Let’s say that our query is processed and it finally returns 15000 rows. These rows have a certain size as well, depending on the data types returned. This means that the data will have converted to packages (depending on the network size package settings) and will have to reach the application server. There will also be waits, however, this time you will be able to see a wait type in the DMVs called ASYNC_NETWORK_IO. What this wait type indicates is that the client is not consuming the data fast enough and the network buffers are filling up.

Recently Pinal Dave posted a blog on Client Statistics. What Client Statistics does is captures the physical flow characteristics of the query between the client(Management Studio, in this case) and the server and back to the client.

As you see in the image, there are three categories: Query Profile Statistics, Network Statistics and Time Statistics.
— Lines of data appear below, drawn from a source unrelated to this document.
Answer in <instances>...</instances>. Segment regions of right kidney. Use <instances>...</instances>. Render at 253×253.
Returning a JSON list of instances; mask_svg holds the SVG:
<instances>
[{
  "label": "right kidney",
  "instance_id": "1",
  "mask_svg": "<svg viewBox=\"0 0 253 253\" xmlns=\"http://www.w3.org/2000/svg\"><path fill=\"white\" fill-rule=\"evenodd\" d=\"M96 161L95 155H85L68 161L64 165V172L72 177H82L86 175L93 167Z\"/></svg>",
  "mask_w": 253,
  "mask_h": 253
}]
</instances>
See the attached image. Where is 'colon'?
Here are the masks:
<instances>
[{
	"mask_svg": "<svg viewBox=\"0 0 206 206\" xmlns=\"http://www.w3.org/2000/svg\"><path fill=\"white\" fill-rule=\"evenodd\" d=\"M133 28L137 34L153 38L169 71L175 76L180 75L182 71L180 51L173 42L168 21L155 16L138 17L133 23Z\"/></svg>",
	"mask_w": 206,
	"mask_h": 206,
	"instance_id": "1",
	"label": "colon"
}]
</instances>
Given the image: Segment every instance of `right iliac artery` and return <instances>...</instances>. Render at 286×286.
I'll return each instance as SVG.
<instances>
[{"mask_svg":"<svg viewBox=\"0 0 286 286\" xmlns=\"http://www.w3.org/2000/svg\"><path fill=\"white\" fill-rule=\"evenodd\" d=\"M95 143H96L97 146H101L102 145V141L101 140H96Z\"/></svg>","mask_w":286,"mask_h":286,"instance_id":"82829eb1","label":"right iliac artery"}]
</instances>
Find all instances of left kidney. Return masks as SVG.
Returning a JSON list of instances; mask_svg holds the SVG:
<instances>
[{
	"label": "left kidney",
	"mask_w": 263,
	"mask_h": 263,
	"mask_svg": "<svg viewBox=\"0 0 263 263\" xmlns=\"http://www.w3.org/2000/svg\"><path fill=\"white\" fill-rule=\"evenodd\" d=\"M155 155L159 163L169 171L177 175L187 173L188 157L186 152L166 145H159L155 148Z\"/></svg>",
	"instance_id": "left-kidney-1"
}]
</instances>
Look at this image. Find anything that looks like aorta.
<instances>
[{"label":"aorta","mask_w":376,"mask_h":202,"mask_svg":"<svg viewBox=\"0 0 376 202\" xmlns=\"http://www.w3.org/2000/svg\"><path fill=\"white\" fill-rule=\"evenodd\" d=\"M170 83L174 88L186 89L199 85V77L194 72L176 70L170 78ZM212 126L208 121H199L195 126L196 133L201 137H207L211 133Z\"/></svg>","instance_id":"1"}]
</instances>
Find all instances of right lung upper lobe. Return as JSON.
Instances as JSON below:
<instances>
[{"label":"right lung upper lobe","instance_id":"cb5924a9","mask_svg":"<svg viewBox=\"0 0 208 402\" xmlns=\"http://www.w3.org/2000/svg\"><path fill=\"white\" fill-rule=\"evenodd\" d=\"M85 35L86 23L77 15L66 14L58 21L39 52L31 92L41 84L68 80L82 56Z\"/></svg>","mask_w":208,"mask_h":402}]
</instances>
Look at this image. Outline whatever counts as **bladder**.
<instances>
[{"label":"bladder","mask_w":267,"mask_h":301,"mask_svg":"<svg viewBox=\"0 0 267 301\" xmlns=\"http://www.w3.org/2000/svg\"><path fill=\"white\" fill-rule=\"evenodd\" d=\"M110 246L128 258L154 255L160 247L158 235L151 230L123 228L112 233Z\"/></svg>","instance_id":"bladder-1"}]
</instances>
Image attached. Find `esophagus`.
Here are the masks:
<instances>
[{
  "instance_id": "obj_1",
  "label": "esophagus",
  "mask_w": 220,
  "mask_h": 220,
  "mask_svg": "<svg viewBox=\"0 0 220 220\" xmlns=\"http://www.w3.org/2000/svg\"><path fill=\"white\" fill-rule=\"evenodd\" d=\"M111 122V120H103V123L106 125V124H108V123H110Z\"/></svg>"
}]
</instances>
Number of server roundtrips–a roundtrip consists of a request sent to the server and a reply from the server to the client. For example, if your query has three select statements, and they are separated by ‘GO’ command, then there will be three different roundtrips.

TDS Packets sent from the client – TDS (tabular data stream) is the language which SQL Server speaks, and in order for applications to communicate with SQL Server, they need to pack the requests in TDS packets. TDS Packets sent from the client is the number of packets sent from the client; in case the request is large, then it may need more buffers, and eventually might even need more server roundtrips.

TDS packets received from server –is the TDS packets sent by the server to the client during the query execution.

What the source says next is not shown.